不明な場合は既設やメーカーに問い合わせてみます。
一般的な流量でトライしてみて問題なければOKという感覚ですね。
ノズルの数はできるだけ少なくしたいので、選び方としては以下のアプローチだと成功しやすいでしょう。
- 噴霧範囲の決定
- 必要流量の決定
- スプレーノズル1個当たりの流量・噴霧量の決定
- 着圧の決定(口径と噴霧量を複合的に計算)
噴霧範囲と流量が決まっても、着圧の計算上は口径と噴霧量が複合的に関係します。
圧力
圧力も流量と同じような設計間隔です
- 緊急消火 法的要求に従う
- プロセス洗浄 経験的な値
消火設備では着圧という形で、スプレーノズル放出圧力を定めます。
流量と合わせて供給側の設計です。
スプレーノズルの性能表には、流量と圧力が記載されているのでしっかり確認しましょう。
プロセス洗浄では圧力が大事ではなく、必要な洗浄流量を確保するために自ずと圧力が求められるという感覚です。
法的な制約がないため圧力を適当に考えてしまうと、着圧不足で流量も不足するという罠にはまります。
こういう時はブースターポンプの出番です。
噴霧範囲
スプレーノズルは噴霧範囲が設計要素となります。
カタログを見ると、型式を選定するという壁に衝突するでしょう。
化学プラント用には使うのは主に2つです。
- 円錐 床・設備・静機器
- 直線(扇形) 動機器
円錐は側面から見たときの形をイメージしています。
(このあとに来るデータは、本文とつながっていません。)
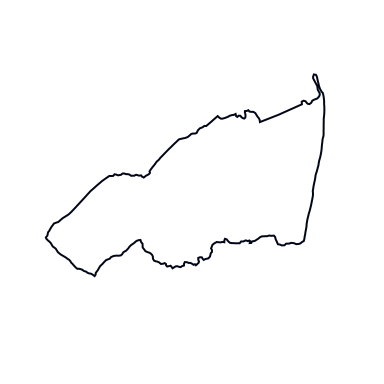 outline of Santo Amaro do Maranhão, Maranhão, Brazil, rotated 74°
{"feature_id": "56859067B2088980955317", "entity_name": "Santo Amaro do Maranhão", "entity_type": "district", "adm_level": 2, "iso_a3": "BRA", "parent_name": "Brazil", "parent_adm1": "Maranhão", "projection": "robinson", "projection_center": [-43.176, -2.647], "detail": "fine", "context": "isolated", "style": "outline", "palette": "ink", "viewbox_px": 384, "rotation_deg": 74, "n_neighbors": 0, "source": "geoboundaries", "source_scale": "gbopen_adm2", "svg_char_len": 4813}
<svg xmlns="http://www.w3.org/2000/svg" viewBox="0 0 384 384"><g transform="rotate(74 192 192)"><path d="M269.9,98.0L268.0,96.9L265.5,95.8L263.8,94.8L262.2,94.2L260.5,93.3L259.1,92.6L257.3,91.7L255.4,91.0L254.1,90.5L252.8,89.9L251.6,89.3L250.3,88.7L248.7,87.8L247.5,87.1L244.7,85.5L242.1,83.8L240.0,82.6L236.8,80.8L234.4,79.6L232.7,78.7L231.1,77.9L229.7,77.2L228.4,76.6L226.8,76.1L224.2,75.6L222.5,74.7L221.3,74.2L220.0,73.6L217.5,72.3L215.3,71.1L213.8,70.3L212.1,69.5L210.2,68.7L208.8,67.9L207.4,66.9L206.1,66.1L204.7,65.2L203.4,64.5L201.9,63.5L200.3,62.7L199.1,62.2L197.5,61.4L196.1,60.6L194.3,59.4L192.4,58.4L189.3,56.8L186.0,55.4L183.0,54.3L180.0,53.0L178.5,52.4L177.2,51.9L175.9,51.1L174.6,50.3L172.9,49.6L170.7,49.0L168.9,48.5L167.4,48.0L165.7,47.5L164.0,47.0L162.3,46.5L160.1,45.8L158.2,45.3L156.5,44.6L154.3,43.7L152.3,43.0L150.2,42.3L147.9,41.7L146.2,41.2L144.9,41.0L143.3,40.6L141.7,40.1L139.8,39.7L138.6,39.5L136.7,39.2L134.7,39.0L132.7,39.0L131.4,39.8L129.8,40.1L128.4,40.5L126.7,40.6L125.1,40.7L123.3,40.6L120.8,40.5L118.6,40.4L116.6,40.2L115.1,40.2L113.5,40.6L112.6,42.4L114.5,43.8L116.0,44.2L118.2,43.8L119.6,43.5L121.5,43.1L124.7,42.4L128.3,42.9L129.9,42.6L131.9,42.1L133.3,42.2L134.8,43.1L135.8,44.4L136.6,45.7L136.8,47.5L136.9,49.0L137.4,51.2L139.1,52.8L139.9,54.9L139.3,56.2L138.2,57.0L136.0,57.9L135.0,59.7L135.4,61.6L138.0,62.2L141.0,83.3L141.6,87.4L143.5,107.4L141.0,107.1L139.5,107.4L137.8,108.2L136.0,108.7L133.6,109.4L131.9,110.9L131.4,112.7L130.5,114.6L128.9,115.3L129.2,117.0L128.8,118.8L130.0,119.2L132.3,119.3L133.7,119.6L135.2,120.3L135.8,121.6L134.9,122.9L133.5,123.9L132.1,124.5L131.5,126.0L132.3,127.8L131.1,128.7L129.0,128.6L129.4,130.6L129.1,132.5L129.1,134.6L129.7,137.1L129.9,140.3L129.9,142.6L129.4,144.1L128.0,145.3L126.1,146.4L130.3,155.3L132.5,160.2L131.9,161.9L132.7,164.0L133.0,167.0L134.4,169.4L136.4,171.1L136.7,172.5L136.4,173.8L136.0,175.5L136.1,176.9L137.1,178.9L138.0,181.1L138.2,183.9L138.0,185.3L137.8,190.0L140.8,195.8L142.5,198.9L144.8,203.2L147.6,208.1L150.5,213.1L152.0,215.2L152.8,217.0L153.6,218.3L155.0,219.9L157.3,223.2L158.8,225.2L160.4,227.1L162.0,227.1L163.0,228.5L163.7,231.8L164.8,234.4L163.3,235.9L162.1,236.2L161.6,238.5L160.0,241.0L160.4,243.1L159.6,246.1L157.9,247.4L157.0,249.2L156.6,250.6L155.5,252.1L155.1,253.7L155.9,255.5L155.6,258.5L154.4,260.0L153.6,261.6L154.8,263.3L154.5,264.7L153.8,267.0L155.0,270.7L156.7,275.5L158.1,278.5L159.2,281.0L162.4,287.6L163.1,289.2L166.8,295.2L168.3,297.6L175.4,309.3L178.0,313.7L179.5,316.7L180.2,318.9L181.5,323.5L182.6,325.9L184.0,328.9L184.0,330.4L184.2,333.3L186.9,336.8L188.5,338.5L189.9,339.8L191.0,341.4L194.1,343.1L195.4,345.0L196.8,344.9L198.9,343.8L200.6,342.6L201.8,342.0L203.3,341.5L204.9,341.2L206.2,340.7L207.3,339.8L208.9,338.6L210.4,338.2L211.9,337.8L213.3,337.3L214.4,336.4L215.7,335.6L218.1,333.3L219.4,332.1L220.7,330.9L221.9,330.1L223.4,328.7L225.0,328.0L226.6,327.6L228.1,326.7L230.3,325.7L232.5,324.6L234.3,323.3L234.6,321.8L235.4,320.4L236.4,319.0L238.2,317.6L239.4,315.7L240.9,314.7L241.9,313.3L242.7,311.6L244.1,310.2L246.0,308.8L244.8,307.4L243.2,306.8L241.9,305.0L240.7,303.6L239.4,302.3L237.9,300.7L237.0,298.9L236.2,297.4L235.3,296.1L233.7,293.2L233.5,289.6L232.3,287.8L231.9,285.1L232.2,282.8L233.2,279.2L233.3,277.8L232.6,276.3L231.0,274.6L230.2,271.4L228.6,268.7L227.6,267.6L226.3,265.3L225.0,261.5L224.2,260.0L223.7,258.6L223.6,256.5L223.9,254.8L226.2,254.7L228.1,253.8L231.8,254.7L234.0,253.8L236.0,253.1L237.4,251.5L238.6,249.7L239.8,248.6L241.5,247.7L243.2,247.4L245.3,247.9L247.5,247.4L248.4,246.3L249.2,244.8L250.5,243.1L252.6,241.7L253.0,239.5L252.8,237.9L254.0,236.9L255.4,237.1L256.8,236.4L256.9,234.7L257.0,232.9L258.3,232.3L260.0,231.7L259.6,230.4L259.0,228.4L259.2,226.8L260.1,225.5L261.1,223.7L260.5,222.0L260.5,220.0L258.7,219.4L257.4,218.2L258.2,216.0L259.3,214.7L259.8,213.0L261.1,211.6L262.4,210.6L262.2,209.1L263.5,208.5L262.8,207.0L261.9,205.2L260.7,204.4L259.2,204.7L257.1,204.2L256.9,202.4L257.5,200.6L259.2,200.1L260.5,199.5L260.2,198.0L260.2,196.4L260.3,194.5L259.0,192.5L257.4,191.6L256.0,190.8L255.2,189.4L253.3,188.8L251.4,189.2L250.0,188.0L248.6,187.1L247.7,185.3L246.9,182.1L248.3,178.5L248.4,176.4L249.2,174.8L247.4,174.2L246.1,173.2L247.1,171.7L248.6,171.1L249.9,170.5L251.3,169.5L252.1,167.8L252.6,166.1L253.4,164.0L254.4,160.3L253.1,158.4L253.7,156.1L253.3,153.7L254.7,151.7L254.4,150.3L255.5,149.5L257.0,150.5L257.3,149.1L256.1,147.9L256.3,144.9L255.6,142.8L255.2,141.3L254.3,139.3L253.9,137.2L254.7,133.7L255.2,131.8L255.1,129.8L255.9,128.2L256.5,125.3L258.2,124.5L259.8,124.6L261.4,124.5L262.7,124.2L264.6,124.0L265.9,123.8L266.8,121.9L268.1,120.4L268.7,117.8L267.6,115.8L268.4,112.7L268.2,110.9L268.7,109.4L269.3,108.1L270.9,106.1L271.4,103.2L271.2,101.7L270.5,100.3L269.9,98.0Z" fill="none" stroke="#020617" stroke-width="2"/></g></svg>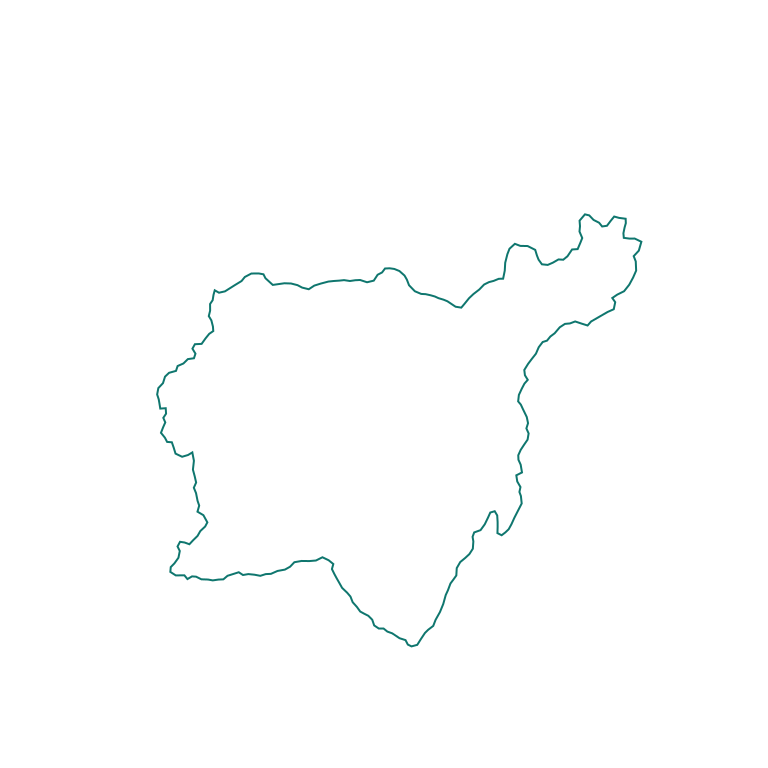 Capão Bonito do Sul, Rio Grande do Sul, Brazil, rotated 219°
{"feature_id": "56859067B51661934602442", "entity_name": "Capão Bonito do Sul", "entity_type": "district", "adm_level": 2, "iso_a3": "BRA", "parent_name": "Brazil", "parent_adm1": "Rio Grande do Sul", "projection": "orthographic", "projection_center": [-51.394, -28.175], "detail": "fine", "context": "isolated", "style": "outline", "palette": "teal", "viewbox_px": 768, "rotation_deg": 219, "n_neighbors": 0, "source": "geoboundaries", "source_scale": "gbopen_adm2", "svg_char_len": 3766}
<svg xmlns="http://www.w3.org/2000/svg" viewBox="0 0 768 768"><g transform="rotate(219 384 384)"><path d="M574.5,350.3L572.6,346.0L569.9,341.3L569.5,336.7L565.3,331.6L562.9,326.5L558.2,324.8L553.1,321.0L550.0,317.7L551.4,313.0L551.4,307.2L551.0,300.4L556.0,295.9L555.1,290.9L549.6,288.9L547.9,284.4L552.1,279.9L552.8,273.7L555.7,268.1L553.9,263.3L558.1,257.4L558.8,251.9L556.3,245.6L556.8,238.8L553.7,233.1L549.4,230.3L546.2,227.5L542.4,224.1L538.4,227.8L534.7,223.8L534.2,218.8L529.8,216.5L528.4,211.3L526.6,205.7L520.5,204.4L516.1,202.5L512.2,205.2L507.4,202.2L502.2,198.7L495.1,200.4L491.6,205.5L489.9,210.2L483.4,204.7L478.6,197.2L473.1,193.2L468.0,189.2L466.5,183.7L461.4,180.9L455.4,175.9L451.1,173.2L448.6,167.4L441.8,168.4L434.2,165.3L433.3,160.7L434.2,154.1L433.3,148.6L434.0,142.6L434.4,137.0L439.3,135.3L443.2,133.0L442.2,127.8L437.6,125.7L434.4,119.6L434.0,112.7L434.5,107.5L431.8,103.5L425.4,104.2L418.7,109.7L414.0,108.7L412.1,113.7L408.8,116.0L403.0,117.3L397.7,121.3L393.5,123.6L389.6,127.8L385.9,131.1L384.9,136.5L381.5,141.6L378.4,146.3L373.4,146.8L369.8,150.9L364.6,154.3L359.4,157.1L356.3,161.8L352.4,165.3L349.1,171.7L344.2,177.4L342.0,182.9L341.5,189.1L336.7,194.6L330.6,199.4L325.8,204.0L322.8,210.6L316.1,212.2L310.1,212.2L308.0,207.4L302.8,205.0L298.2,203.1L293.8,201.4L288.3,199.2L281.2,198.6L276.3,197.7L271.0,194.7L264.8,193.7L259.3,192.2L254.9,193.0L250.3,194.0L244.8,193.4L239.7,190.2L234.1,190.7L230.4,193.7L225.6,193.7L220.7,195.4L212.0,196.2L206.1,198.5L201.5,196.5L197.5,197.4L194.0,202.2L194.8,208.9L195.5,216.3L195.0,220.8L193.5,227.0L195.5,233.2L197.0,242.0L199.5,250.3L203.2,258.8L204.5,263.9L206.8,270.8L207.0,275.7L207.3,280.7L211.6,286.7L212.7,293.6L211.4,300.0L210.6,305.6L211.3,311.9L215.5,317.9L219.0,321.0L220.5,325.4L217.0,331.2L217.4,338.4L219.1,345.7L220.5,351.0L217.9,354.8L213.3,353.1L208.9,348.3L205.8,344.5L202.0,339.5L197.4,340.5L196.3,345.0L195.7,349.6L196.7,355.2L198.5,362.1L201.8,377.8L207.1,383.1L210.8,385.3L213.1,389.8L219.1,392.1L223.7,396.3L221.1,402.1L227.0,407.3L231.8,409.7L234.8,413.1L236.3,418.8L236.9,424.7L237.4,431.1L240.5,436.6L245.4,439.1L247.4,444.2L252.3,448.2L260.2,451.9L264.7,454.1L268.8,454.9L272.3,460.4L274.0,467.2L275.1,472.7L274.9,477.7L280.0,479.5L283.8,483.2L284.7,490.4L284.9,496.3L285.0,503.2L286.9,510.0L287.1,516.5L284.6,520.3L284.6,525.6L283.3,530.8L283.1,538.7L281.2,544.6L277.6,548.1L274.8,552.9L268.4,555.3L262.6,557.6L262.4,562.9L255.6,580.6L252.5,586.7L255.8,593.1L260.7,594.5L259.0,600.2L255.8,607.2L255.9,615.5L257.4,623.5L259.4,630.8L265.5,637.7L270.4,640.5L269.9,648.0L273.5,656.5L280.7,654.8L284.7,651.5L289.6,648.5L292.8,651.8L295.5,657.0L297.3,661.2L300.2,664.5L305.9,661.0L310.5,659.0L310.5,653.2L310.3,647.3L313.6,643.7L318.3,644.7L324.4,643.4L330.6,644.2L334.6,642.3L334.8,634.0L331.0,630.0L328.0,625.5L321.8,622.2L320.4,617.7L318.4,610.7L322.5,606.9L321.8,598.8L322.9,593.4L326.8,590.6L329.1,584.6L331.7,579.6L336.6,576.4L342.1,577.9L346.0,580.1L350.9,583.4L359.2,581.6L365.0,577.1L370.5,575.3L371.6,568.1L369.8,562.5L366.1,554.5L361.5,548.1L357.7,540.8L361.0,538.0L363.7,533.1L366.5,529.3L368.8,524.3L369.4,517.4L371.1,510.2L371.9,504.2L371.9,496.7L372.0,492.0L377.0,489.1L386.8,488.2L390.8,487.0L395.7,485.0L399.6,484.0L403.8,482.2L408.2,480.0L411.8,477.4L418.4,475.5L426.7,476.5L431.9,479.5L436.3,481.2L443.1,481.5L448.4,479.9L452.4,477.5L455.9,474.4L455.7,469.5L457.7,464.9L457.0,457.9L461.2,452.4L468.0,449.8L471.6,446.6L475.3,442.6L480.4,439.6L483.8,436.2L487.9,432.4L491.7,428.6L496.3,422.3L500.1,416.6L502.1,410.3L508.3,407.4L513.4,406.4L519.5,403.6L524.8,399.6L532.8,391.0L542.7,391.6L546.7,393.4L550.9,391.1L556.6,386.4L559.5,379.6L559.5,374.4L562.1,367.1L565.9,355.9L569.7,351.1L574.5,350.3Z" fill="none" stroke="#0f766e" stroke-width="2"/></g></svg>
上面から見ると単純な円形。
洗浄の包含面積を広くとりたい場合は、この円錐形を使います。
ほとんどの場合は、この円錐形を使います。
派生形としての内部が空洞になっているパターンがありますが、これは私は使ったことがありません。
直線は噴霧範囲がほぼ直線の形をしたものです。
扇形と表現する場合もあります。
動機器である遠心分離機の洗浄では使うことが多いです。
材質
材質はステンレスが無難です。
装置内で使用するプロセス洗浄は、設備材質と合わせましょう。
SUS316にしておくと何かと無難です。
消火設備の場合でもステンレスが望ましいです。
というのも、スプレーノズルは詰まりが大敵です。
腐食したり錆が混入されたりすると、途端に使えなくなります。
耐食性をできるだけ上げておく方が好ましいです。
PVCやPVDFなどの樹脂系を使う場合もありますが、設備が樹脂系に限定した方が良いでしょう。
樹脂は使っていくうちに割れる可能性があるからです。
材質はSUS316無難
ゆるみ止め
スプレーノズルの最大の悩みどころは「緩む」ということでしょう。
ねじ込み継手が基本です。
ねじは緩みます。
消火設備なら緩んでもまだ良いのですが、プロセス洗浄は被害が大きくなります。
緩んで落下して異物となったり、設備を故障させたり・・・と品質を安定化させるために洗浄しているはずが、別のトラブルを誘引しかねません。
とりあえず点溶接をすることになるでしょう。
ただし、溶接量が多くないので気が付いたら剥がれていたというトラブルが起きます。
定期的なチェックが欠かせません。
樹脂の場合も溶着に頼ることになりますが、割れが起きたら脱落するのは同じです。
参考
関連記事
スプレーノズルの問題は、特に圧力損失が大事です。以下の記事も合わせてご確認ください。
最後に
化学プラントでのスプレーノズルの使い方を解説しました。
消火設備用とプロセス洗浄用に分かれます。
カタログを見て流量や圧力をちゃんと見て、供給側の設計をしないと使えないというトラブルによく出あます。
材質やゆるみ止めも見落としがちなポイントです。